Para mediados de la década de 1960, la fama sin precedentes elevó a los Beatles a la condición de íconos políticos, religiosos, sociales y culturales. Durante la gira de Japón (1966, el último año de viaje para el grupo) un grupo de derecha vio en The Beatles la encarnación del "demonio de la perversa influencia occidental" y amenazó con asesinarlos. La situación no sólo los convirtió en cautivos de sus habitaciones de hotel, sino que los obligó a depender de una escolta del Ejército nipón para presentarse en sus conciertos. En la siguiente escala de aquella gira mundial, Filipinas, casi nos apalean en el aeropuerto porque no quisimos almorzar en el palacio presidencial; y ese mismo verano se llevó a cabo la hoy infausta entrevista en la que John, con tremenda ironía, dijo que probablemente los Beatles se habían vuelto más famosos que Jesucristo —declaración que desencadenó ira religiosa durante la gira de verano por Estados Unidos, haciéndonos temer que alguien quisiera atentar contra sus vidas mientras estaban en escena.
De vez en cuando, los Beatles se daban una vuelta por el mundo para echar un vistazo. El "Verano del amor", de 1967, George fue al barrio de Haight-Ashbury, San Francisco, y encontró a miles de hippies que comenzaron a seguirlo, esperando que dijera algo, que cantara algo, que diera sentido a sus vidas. Muy decepcionado, comentó después que lo miraban como si fuera el Mesías. Si la Beatlemanía tenía el poder para inspirar esperanza y alegría, aquél era su lado negativo.
Aquellas experiencias y las presiones de la fama quedaron plasmadas en la música mágica que producían. A la vez que sus canciones se hacían más sofisticadas, sus temas comenzaron a abordar aspectos como la soledad ("Eleanor Rigby"), la introspección (In My Life) e incluso las tardes en el jardín con sus amigos (Here Comes the Sun). La ardiente y prodigiosa química entre John y Paul dio paso a estilos individuales que resultaron en composiciones icónicas como Penny Lane y Strawberry Fields Forever. Como observador de su proceso creativo, encontraba arrobador cómo seguían creando canciones que elevaban el estándar cada vez más, acumulando triunfo sobre triunfo con vertiginosa celeridad. Hoy es difícil explicar qué sucedió, pero en el período de 1964 a 1967 (tres breves años) los Beatles pasaron de I Wanna Hold Your Hand a Sargent Pepper´s, con una pasmosa facilidad para crear himnos que el público abrazaba de inmediato. Otro momento semejante ocurrió en 1968, cuando Paul —en un período en que The Beatles hizo una pausa entre sus grandes hits— nos presentó una canción que se convertiría en una obra maestra de siete minutos: Hey Jude. La fuente creativa de aquellos muchachos era inagotable.

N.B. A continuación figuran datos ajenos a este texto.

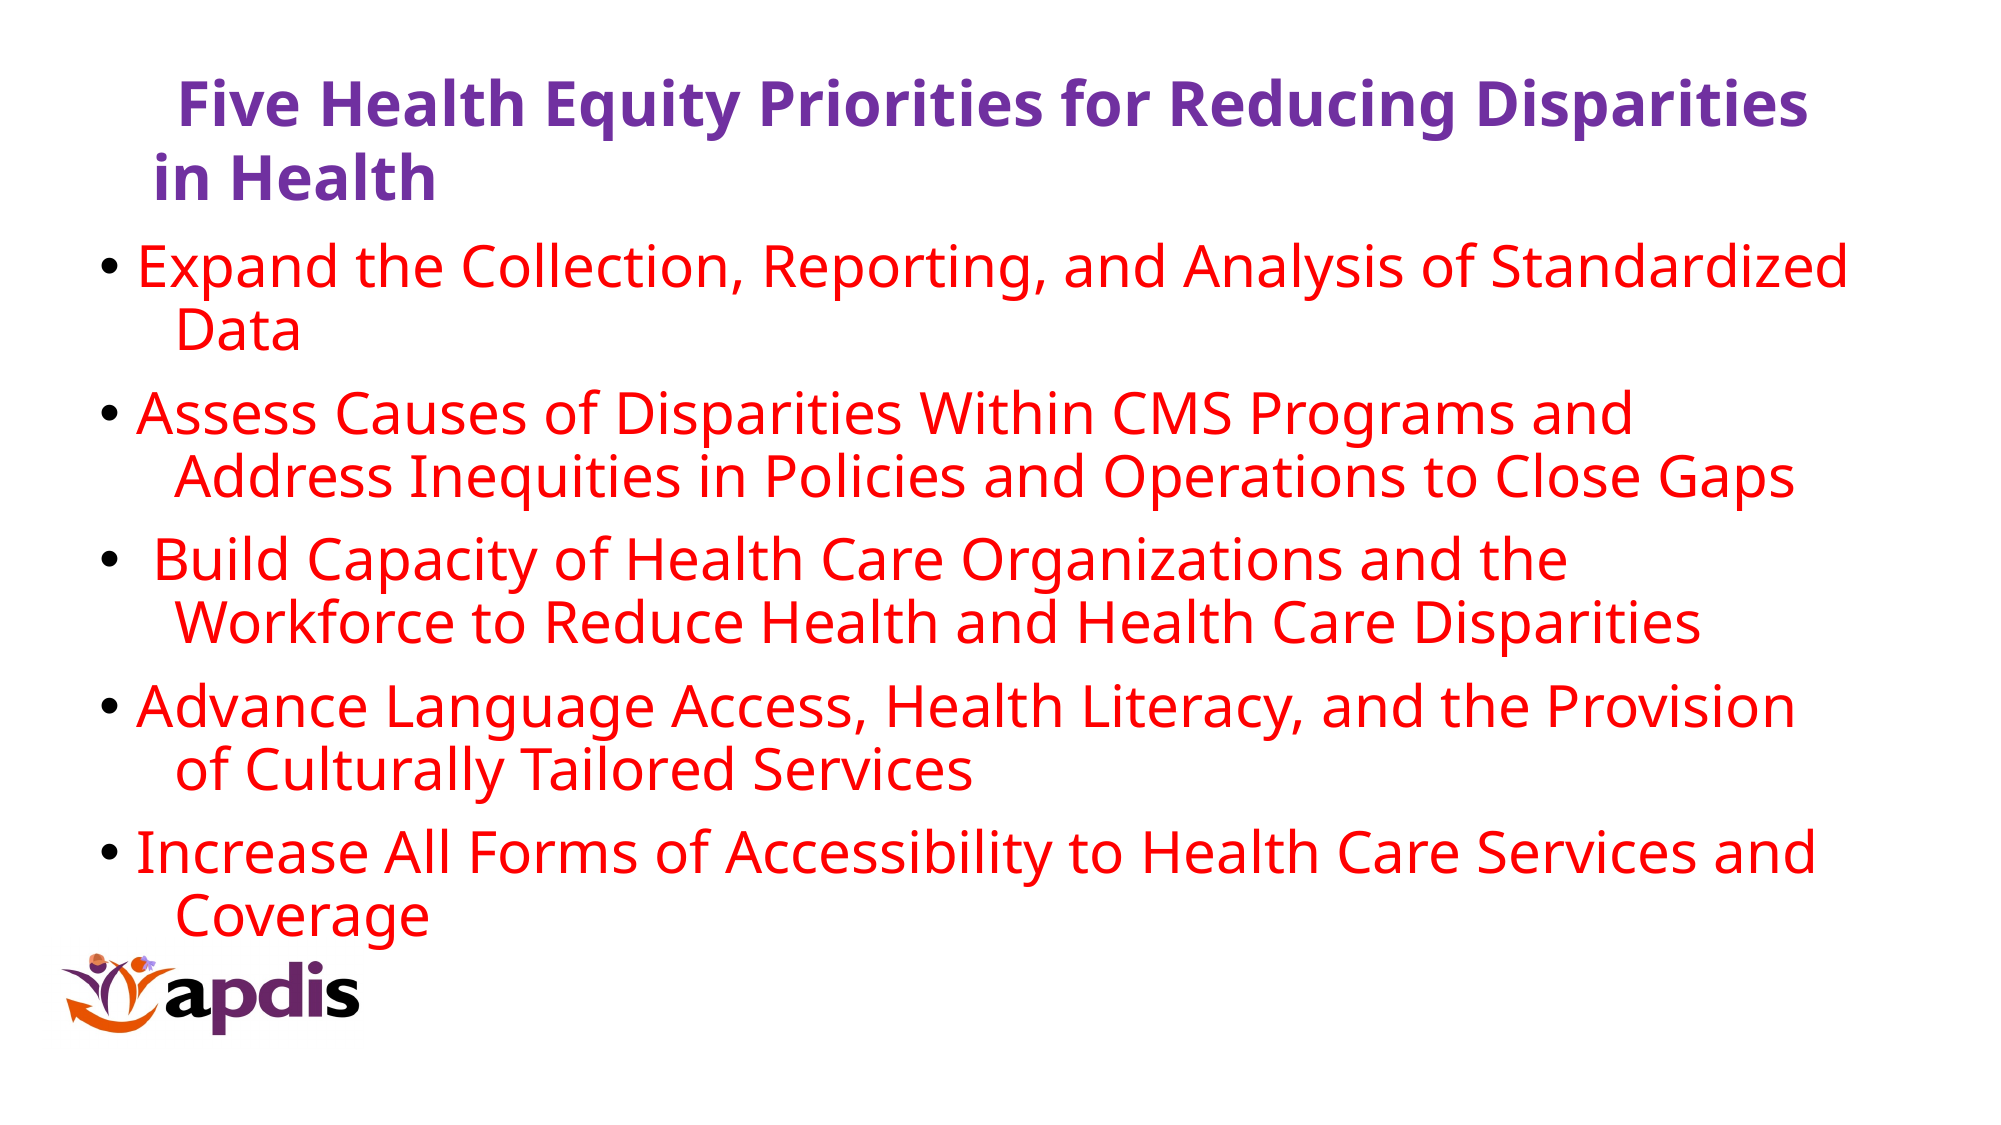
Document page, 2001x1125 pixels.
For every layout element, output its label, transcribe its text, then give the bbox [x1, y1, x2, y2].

picture [42, 937, 364, 1049]
title Five Health Equity Priorities for Reducing Disparities in Health [137, 0, 1893, 278]
list Expand the Collection, Reporting, and Analysis of Standardized Data Assess Causes of Disparities Within CMS Programs and Address Inequities in Policies and Operations to Close Gaps Build Capacity of Health Care Organizations and the Workforce to Reduce Health and Health Care Disparities Advance Language Access, Health Literacy, and the Provision of Culturally Tailored Services Increase All Forms of Accessibility to Health Care Services and Coverage [84, 230, 1876, 1066]
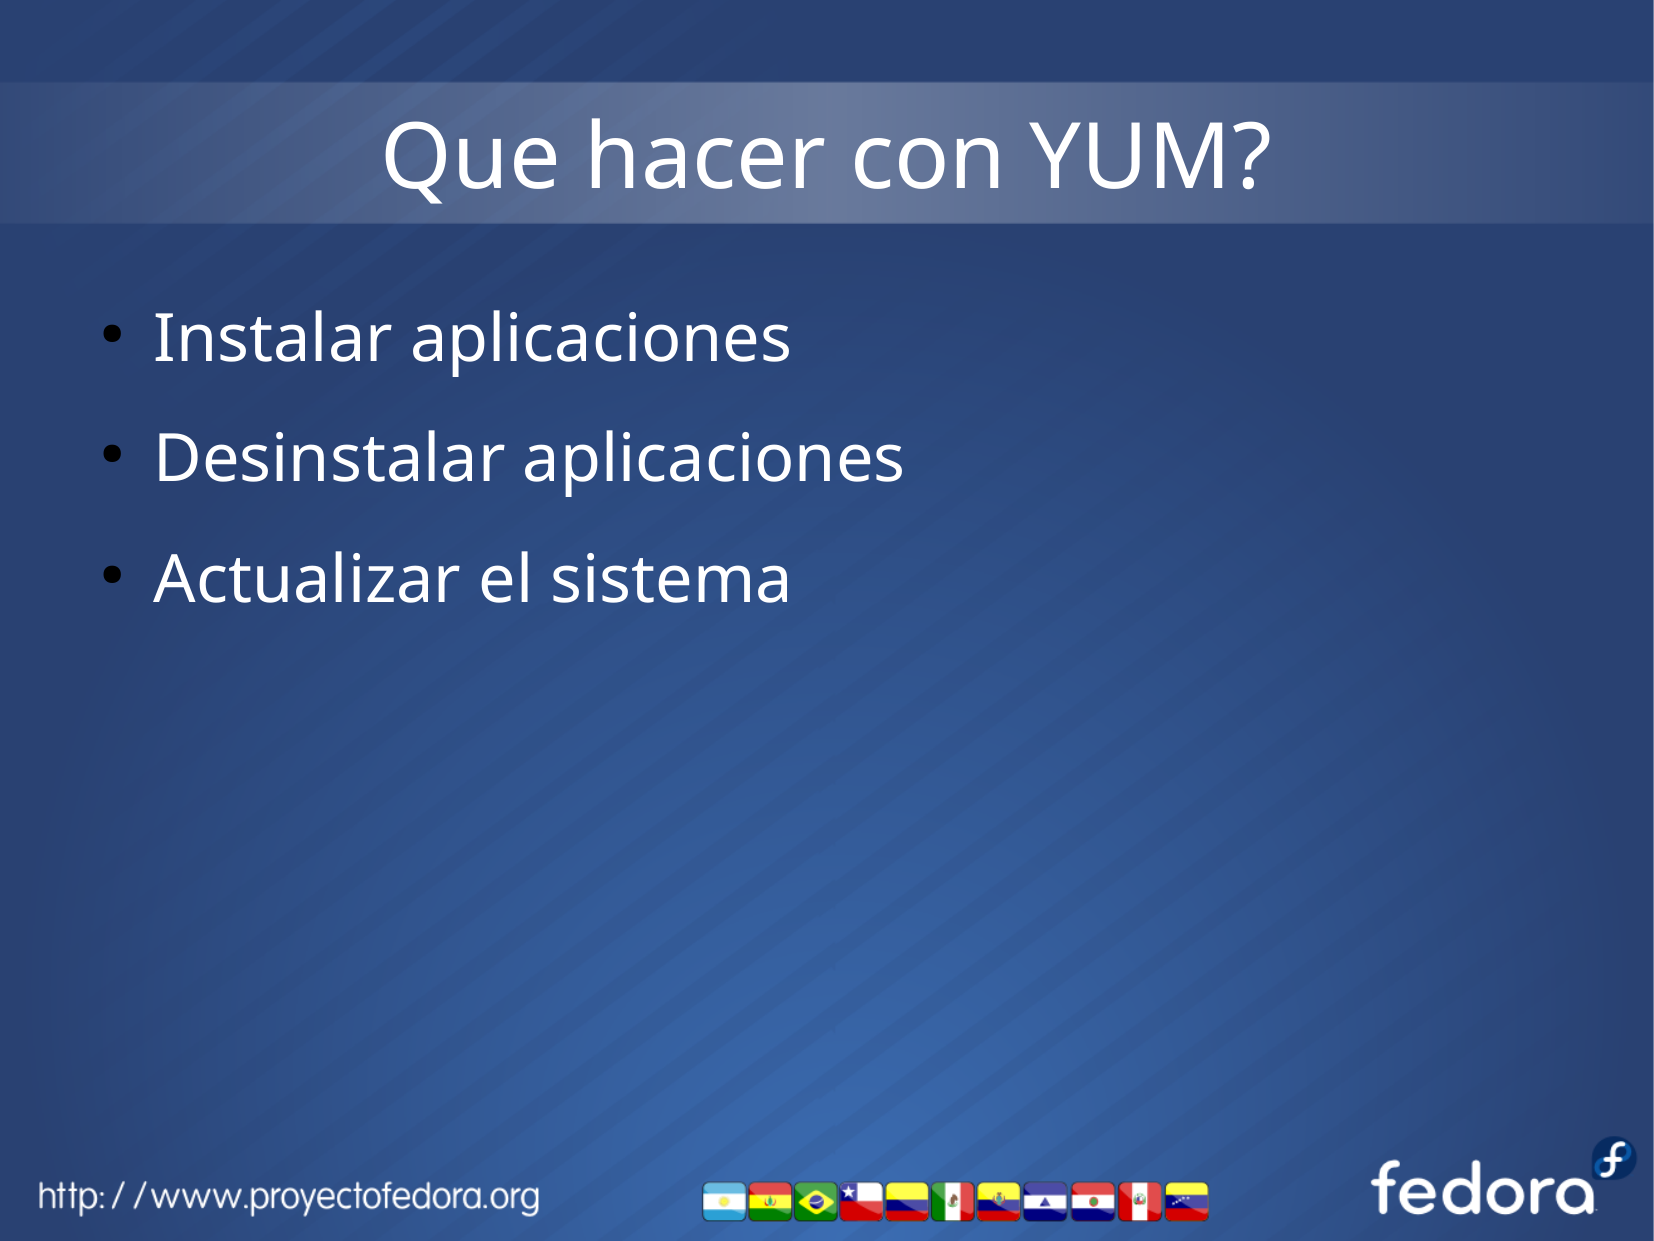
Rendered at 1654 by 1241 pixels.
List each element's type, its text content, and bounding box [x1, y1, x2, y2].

Es posible que ésa sea la esencia del legado de The Beatles. No fue simplemente el big bang de 1962 lo que lanzó al grupo hacia el camino del éxito, sino el enorme esfuerzo de convertirse en The Beatles y el tremendo trabajo de serlo siempre. Hubo otras explosiones históricas que precipitaron el crecimiento y la evolución del grupo, engendrando canciones que desencadenaban revoluciones propias y expandían continuamente la influencia de la banda. Y ahora, al aproximarse el 50° aniversario de su primer gran éxito, nuevos escuchas y artistas se disponen a retomar la causa y llevarla aun más lejos, cada cual a su manera. Beatles por Siempre —no cabe la menor duda.
Brown, confidente íntimo de los Beatles, fue también el director ejecutivo de su compañía, Apple Corps.